The Simplified Liquidation (SL) legislation was introduced on 1 January 2021 as an option for companies with debts of less than $1 million. The legislation modifies the obligations of a liquidator in a CVL in undertaking the liquidation process.
WHAT HAS BEEN SIMPLIFIED?
• Extent of reporting requirements to creditors
• Higher threshold and reduced recovery period for unfair preferences,
except for related parties
• Reduced requirements for reporting to ASIC
• Modified dividend requirements
• No creditor meetings
• No ability for creditors to appoint a committee of inspection
WHAT IS THE ELIGIBILITY CRITERIA?
In order to commence a SL process, a company must first enter into CVL and have the following criteria:
• Total liabilities of less than $1 million
• Company is unable to pay its debts within 12 months of the commencement of CVL
• Tax lodgements must be up to date
• Company has not undergone Small Business Restructuring (SBR)
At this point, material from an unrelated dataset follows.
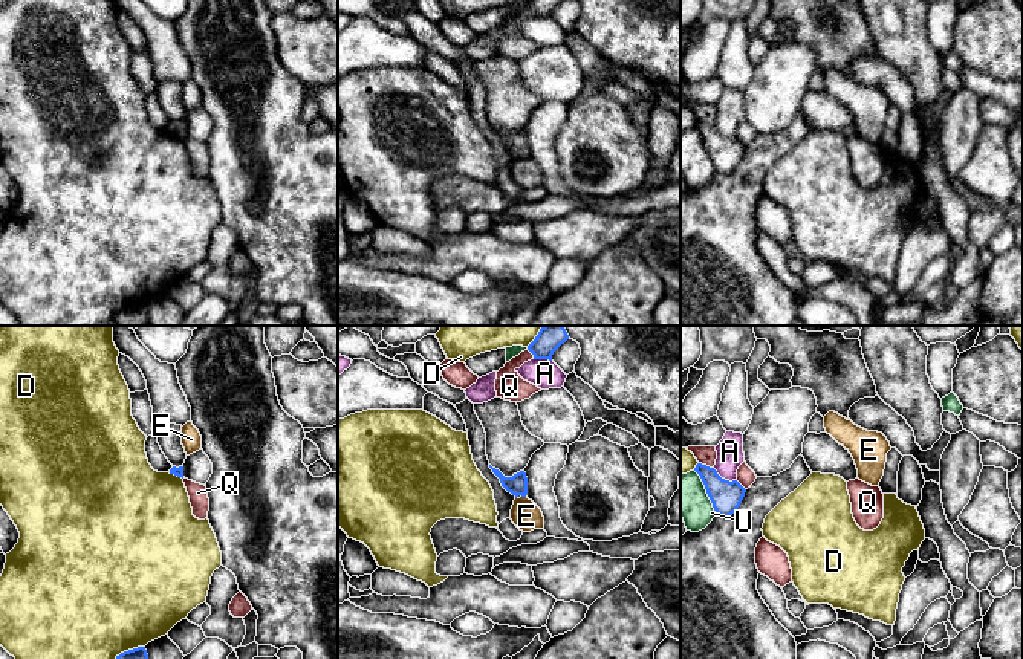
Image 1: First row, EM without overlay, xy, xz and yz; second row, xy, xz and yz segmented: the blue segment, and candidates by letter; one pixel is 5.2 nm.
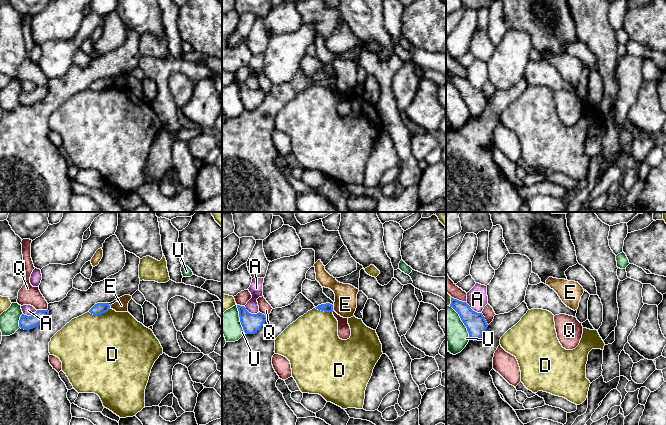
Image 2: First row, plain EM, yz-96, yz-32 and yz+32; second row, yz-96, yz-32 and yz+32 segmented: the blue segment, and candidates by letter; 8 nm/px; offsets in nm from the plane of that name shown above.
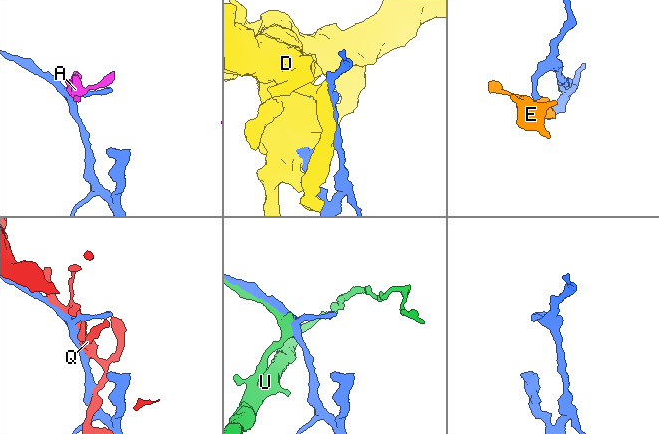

(some exceptions) or SL in the past 7 years
• Current or former director (within 12 months) has not been a director of a company that has undergone a SBR or SL in the past 7 years unless it began less than 20 business days before the process commenced
In order to commence a SL the directors of a company will need to declare that the company is eligible.
HOW IS THE SL PROCESS ADOPTED?
Liquidator has 20 business days to adopt the SL process
• May be rejected by 25% of unrelated creditors in value
• Is subject to the liquidator’s ongoing determination of eligibility, including where instances of fraud or dishonesty by the company or its directors are identified
Despite its title, the SL is not without its complexities. The above is only short summary of the process and therefore professional guidance should be sought as to the full extent of the issues to be addressed.